The EC report stated that Turkish foreign policy “collide with EU priorities … notably due to its support for military action in the Caucasus, Syria and Iraq.”
“Turkey’s military support in Libya, including the deployment of foreign fighters on the ground, and its persistent criticism of, and lack of cooperation with Operation IRINI, are detrimental to the EU’s effective contribution to the UN arms embargo implementation, and have led to conflicting approaches on Libya. ”
“Turkey continued to assert the validity of the Turkish-Libyan maritime delimitation and military agreements of 2019. The EU considers this an infringement of the sovereign rights of third States, not complying with the Law of the Sea and having no legal consequences for third States.”
It noted that while Turkey shared the EU hopes for a stable and prosperous Syria it had pursued its own military actions in northern Syria including the use of Turkish-backed militias.
In the eastern Mediterranean, tensions had fallen at the start of the year as Turkey stopped its hydrocarbon exploration in the maritime zones of Greece and Cyprus.
“However, in early October Turkish warships obstructed the vessel Nautical Geo from conducting a survey in the Cypriot Exclusive Economic Zone, and Turkey issued a NAVTEX for conducting seismic surveys which would encompass parts of Cyprus’ EEZ. Furthermore, Turkey continued undertaking actions towards changing the status of the fenced-off city of Varosha with unacceptable unilateral decisions which go against the relevant UN SC (Security Council) Resolutions.”

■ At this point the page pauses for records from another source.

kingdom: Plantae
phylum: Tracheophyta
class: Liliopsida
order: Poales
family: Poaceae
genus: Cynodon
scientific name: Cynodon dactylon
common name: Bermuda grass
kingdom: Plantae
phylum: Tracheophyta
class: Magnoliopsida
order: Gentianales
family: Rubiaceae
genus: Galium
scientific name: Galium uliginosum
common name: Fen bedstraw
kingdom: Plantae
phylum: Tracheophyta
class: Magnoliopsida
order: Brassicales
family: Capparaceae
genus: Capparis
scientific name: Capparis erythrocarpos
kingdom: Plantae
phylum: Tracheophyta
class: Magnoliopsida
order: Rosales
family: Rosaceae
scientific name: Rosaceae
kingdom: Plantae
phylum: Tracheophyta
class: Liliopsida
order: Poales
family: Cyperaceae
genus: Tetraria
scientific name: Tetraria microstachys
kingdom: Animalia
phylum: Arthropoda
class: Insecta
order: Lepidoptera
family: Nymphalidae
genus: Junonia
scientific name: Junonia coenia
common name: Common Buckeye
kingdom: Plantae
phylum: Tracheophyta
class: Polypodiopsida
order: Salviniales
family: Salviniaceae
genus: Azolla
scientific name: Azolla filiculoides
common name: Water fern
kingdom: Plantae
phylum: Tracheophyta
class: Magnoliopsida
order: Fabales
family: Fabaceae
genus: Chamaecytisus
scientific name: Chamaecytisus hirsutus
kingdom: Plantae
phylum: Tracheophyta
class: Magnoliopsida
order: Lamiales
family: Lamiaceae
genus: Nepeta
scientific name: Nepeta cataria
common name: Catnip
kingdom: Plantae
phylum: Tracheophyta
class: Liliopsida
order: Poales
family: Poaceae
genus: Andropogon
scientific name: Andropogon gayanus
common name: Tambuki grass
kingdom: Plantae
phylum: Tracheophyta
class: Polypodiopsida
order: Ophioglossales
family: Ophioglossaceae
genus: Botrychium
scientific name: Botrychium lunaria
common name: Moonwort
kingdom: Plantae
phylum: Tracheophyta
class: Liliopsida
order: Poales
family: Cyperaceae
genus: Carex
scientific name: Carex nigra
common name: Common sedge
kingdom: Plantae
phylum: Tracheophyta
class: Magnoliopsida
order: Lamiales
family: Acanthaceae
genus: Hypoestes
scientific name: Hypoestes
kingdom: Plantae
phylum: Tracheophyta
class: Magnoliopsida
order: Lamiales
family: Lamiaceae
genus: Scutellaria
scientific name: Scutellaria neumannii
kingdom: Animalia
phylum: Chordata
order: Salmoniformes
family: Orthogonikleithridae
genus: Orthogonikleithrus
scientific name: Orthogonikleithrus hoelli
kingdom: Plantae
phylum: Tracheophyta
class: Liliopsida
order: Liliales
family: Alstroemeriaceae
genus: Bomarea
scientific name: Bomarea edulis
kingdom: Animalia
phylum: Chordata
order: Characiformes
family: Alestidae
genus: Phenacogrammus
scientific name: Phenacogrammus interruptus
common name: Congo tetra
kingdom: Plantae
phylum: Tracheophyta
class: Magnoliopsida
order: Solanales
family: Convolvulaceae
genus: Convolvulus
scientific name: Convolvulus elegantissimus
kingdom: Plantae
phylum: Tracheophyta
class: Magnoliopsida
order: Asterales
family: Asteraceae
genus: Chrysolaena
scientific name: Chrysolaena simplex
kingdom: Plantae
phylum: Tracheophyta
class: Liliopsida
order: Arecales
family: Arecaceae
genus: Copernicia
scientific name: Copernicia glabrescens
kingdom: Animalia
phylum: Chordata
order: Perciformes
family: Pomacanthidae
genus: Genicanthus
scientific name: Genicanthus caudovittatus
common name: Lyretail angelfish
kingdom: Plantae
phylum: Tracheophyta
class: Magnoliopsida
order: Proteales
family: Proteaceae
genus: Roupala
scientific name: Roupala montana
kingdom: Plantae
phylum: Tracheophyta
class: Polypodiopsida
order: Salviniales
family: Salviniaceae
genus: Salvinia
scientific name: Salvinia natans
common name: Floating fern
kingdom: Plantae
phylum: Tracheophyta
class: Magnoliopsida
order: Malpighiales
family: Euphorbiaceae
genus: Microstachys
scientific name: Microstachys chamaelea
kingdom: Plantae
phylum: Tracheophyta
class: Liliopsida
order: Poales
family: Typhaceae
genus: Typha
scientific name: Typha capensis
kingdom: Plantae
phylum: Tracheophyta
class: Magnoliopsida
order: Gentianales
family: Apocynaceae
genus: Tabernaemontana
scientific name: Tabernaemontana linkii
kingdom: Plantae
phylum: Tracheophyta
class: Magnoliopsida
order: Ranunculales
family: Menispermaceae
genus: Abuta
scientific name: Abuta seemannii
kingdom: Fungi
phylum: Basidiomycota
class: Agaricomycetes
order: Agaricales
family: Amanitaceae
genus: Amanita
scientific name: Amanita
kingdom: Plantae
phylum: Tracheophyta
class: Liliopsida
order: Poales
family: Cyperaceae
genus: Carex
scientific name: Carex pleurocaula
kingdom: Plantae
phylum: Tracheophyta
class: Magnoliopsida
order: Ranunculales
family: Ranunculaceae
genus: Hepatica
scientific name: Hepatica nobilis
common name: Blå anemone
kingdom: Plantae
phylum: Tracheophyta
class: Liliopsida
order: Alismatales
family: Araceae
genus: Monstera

“Turkey needs to commit itself unequivocally to good neighbourly relations, international agreements and to the peaceful settlement of disputes in accordance with the United Nations Charter, having recourse, if necessary, to the International Court of Justice.
On the economic front, the report noted that the Turkish economy was “well-advanced” but that it had made no progress over the reporting period and that “serious concerns” persist over its functioning”.
The report noted that Turkey’s ability to assume the obligations of EU membership was “very limited and was pursued on a rather ad hoc basis”.
“In all areas, implementation and enforcement needs substantial improvement. Ensuring the independence of regulatory authorities and developing administrative capacity are key for Turkey to achieve further progress,” the EC report concluded.